=== Task brief ===
Every line of the data should be written out exactly, with the pictures left out.

Saved data entries
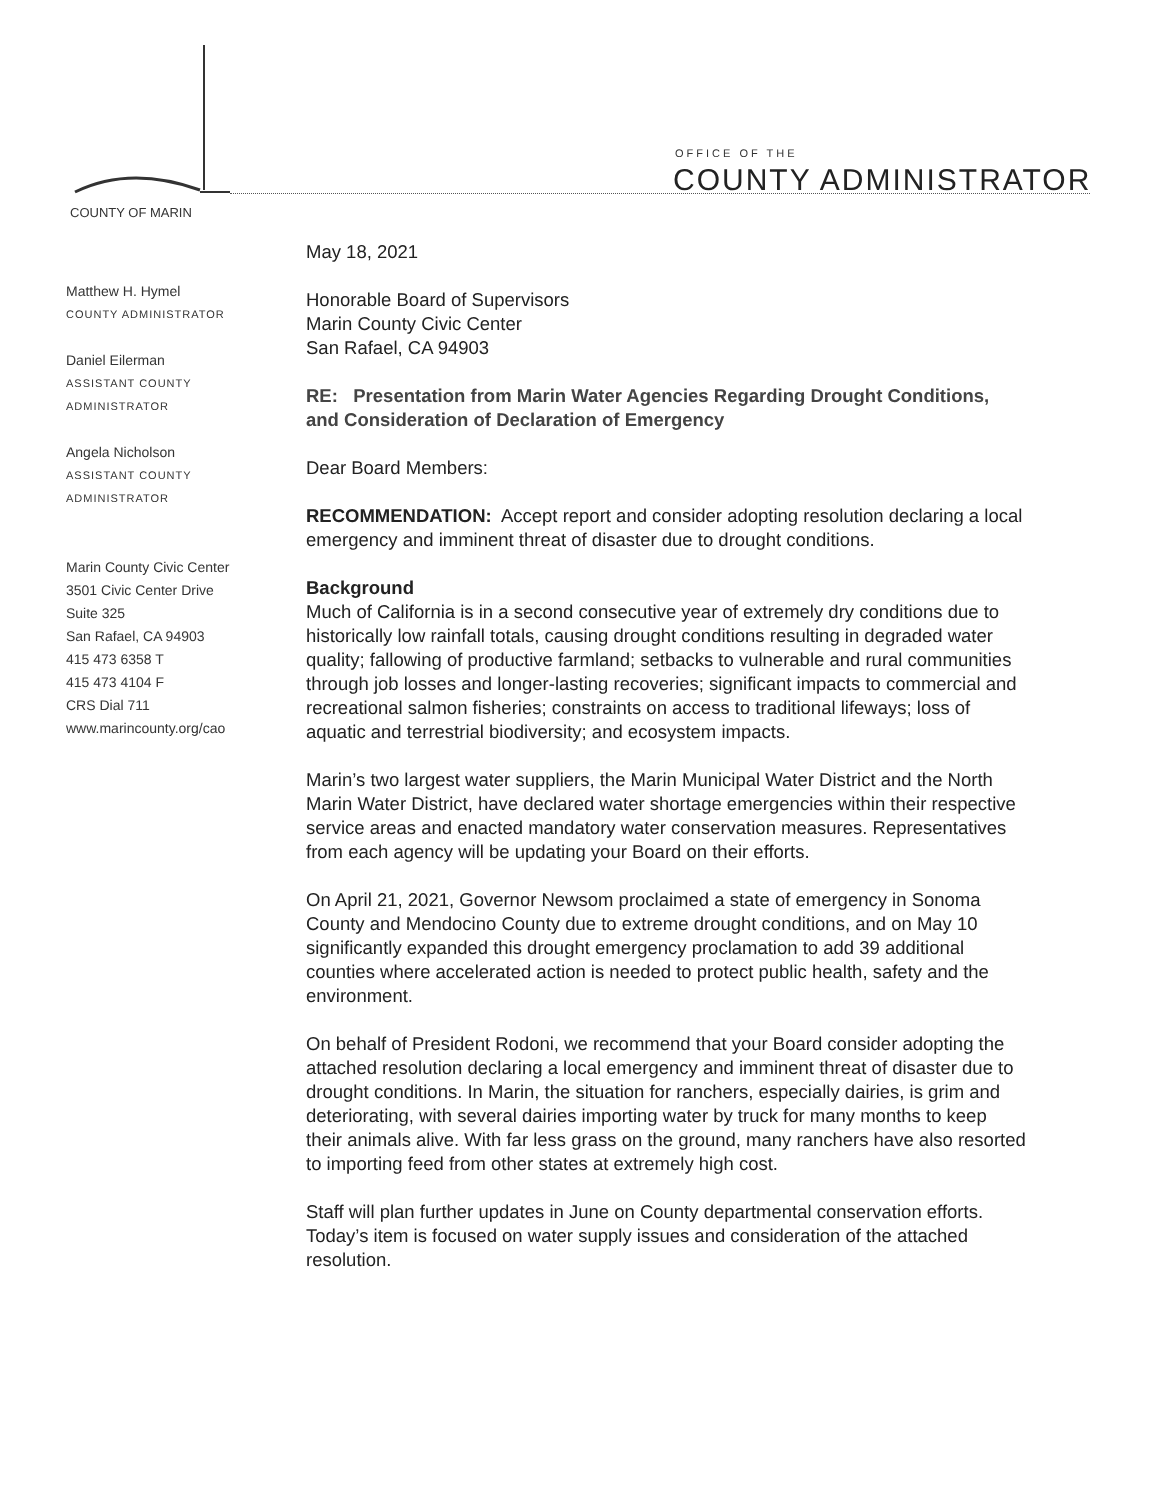COUNTY OF MARIN
OFFICE OF THE
COUNTY ADMINISTRATOR
Matthew H. Hymel
COUNTY ADMINISTRATOR
Daniel Eilerman
ASSISTANT COUNTY
ADMINISTRATOR
Angela Nicholson
ASSISTANT COUNTY
ADMINISTRATOR
Marin County Civic Center
3501 Civic Center Drive
Suite 325
San Rafael, CA 94903
415 473 6358 T
415 473 4104 F
CRS Dial 711
www.marincounty.org/cao
May 18, 2021
Honorable Board of Supervisors
Marin County Civic Center
San Rafael, CA 94903
RE: Presentation from Marin Water Agencies Regarding Drought Conditions, and Consideration of Declaration of Emergency
Dear Board Members:
RECOMMENDATION: Accept report and consider adopting resolution declaring a local emergency and imminent threat of disaster due to drought conditions.
Background
Much of California is in a second consecutive year of extremely dry conditions due to historically low rainfall totals, causing drought conditions resulting in degraded water quality; fallowing of productive farmland; setbacks to vulnerable and rural communities through job losses and longer-lasting recoveries; significant impacts to commercial and recreational salmon fisheries; constraints on access to traditional lifeways; loss of aquatic and terrestrial biodiversity; and ecosystem impacts.
Marin’s two largest water suppliers, the Marin Municipal Water District and the North Marin Water District, have declared water shortage emergencies within their respective service areas and enacted mandatory water conservation measures. Representatives from each agency will be updating your Board on their efforts.
On April 21, 2021, Governor Newsom proclaimed a state of emergency in Sonoma County and Mendocino County due to extreme drought conditions, and on May 10 significantly expanded this drought emergency proclamation to add 39 additional counties where accelerated action is needed to protect public health, safety and the environment.
On behalf of President Rodoni, we recommend that your Board consider adopting the attached resolution declaring a local emergency and imminent threat of disaster due to drought conditions. In Marin, the situation for ranchers, especially dairies, is grim and deteriorating, with several dairies importing water by truck for many months to keep their animals alive. With far less grass on the ground, many ranchers have also resorted to importing feed from other states at extremely high cost.
Staff will plan further updates in June on County departmental conservation efforts. Today’s item is focused on water supply issues and consideration of the attached resolution.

=== Expected output ===
COUNTY OF MARIN
OFFICE OF THE
COUNTY ADMINISTRATOR
Matthew H. Hymel
COUNTY ADMINISTRATOR
Daniel Eilerman
ASSISTANT COUNTY
ADMINISTRATOR
Angela Nicholson
ASSISTANT COUNTY
ADMINISTRATOR
Marin County Civic Center
3501 Civic Center Drive
Suite 325
San Rafael, CA 94903
415 473 6358 T
415 473 4104 F
CRS Dial 711
www.marincounty.org/cao
May 18, 2021
Honorable Board of Supervisors
Marin County Civic Center
San Rafael, CA 94903
RE: Presentation from Marin Water Agencies Regarding Drought Conditions, and Consideration of Declaration of Emergency
Dear Board Members:
RECOMMENDATION: Accept report and consider adopting resolution declaring a local emergency and imminent threat of disaster due to drought conditions.
Background
Much of California is in a second consecutive year of extremely dry conditions due to historically low rainfall totals, causing drought conditions resulting in degraded water quality; fallowing of productive farmland; setbacks to vulnerable and rural communities through job losses and longer-lasting recoveries; significant impacts to commercial and recreational salmon fisheries; constraints on access to traditional lifeways; loss of aquatic and terrestrial biodiversity; and ecosystem impacts.
Marin’s two largest water suppliers, the Marin Municipal Water District and the North Marin Water District, have declared water shortage emergencies within their respective service areas and enacted mandatory water conservation measures. Representatives from each agency will be updating your Board on their efforts.
On April 21, 2021, Governor Newsom proclaimed a state of emergency in Sonoma County and Mendocino County due to extreme drought conditions, and on May 10 significantly expanded this drought emergency proclamation to add 39 additional counties where accelerated action is needed to protect public health, safety and the environment.
On behalf of President Rodoni, we recommend that your Board consider adopting the attached resolution declaring a local emergency and imminent threat of disaster due to drought conditions. In Marin, the situation for ranchers, especially dairies, is grim and deteriorating, with several dairies importing water by truck for many months to keep their animals alive. With far less grass on the ground, many ranchers have also resorted to importing feed from other states at extremely high cost.
Staff will plan further updates in June on County departmental conservation efforts. Today’s item is focused on water supply issues and consideration of the attached resolution.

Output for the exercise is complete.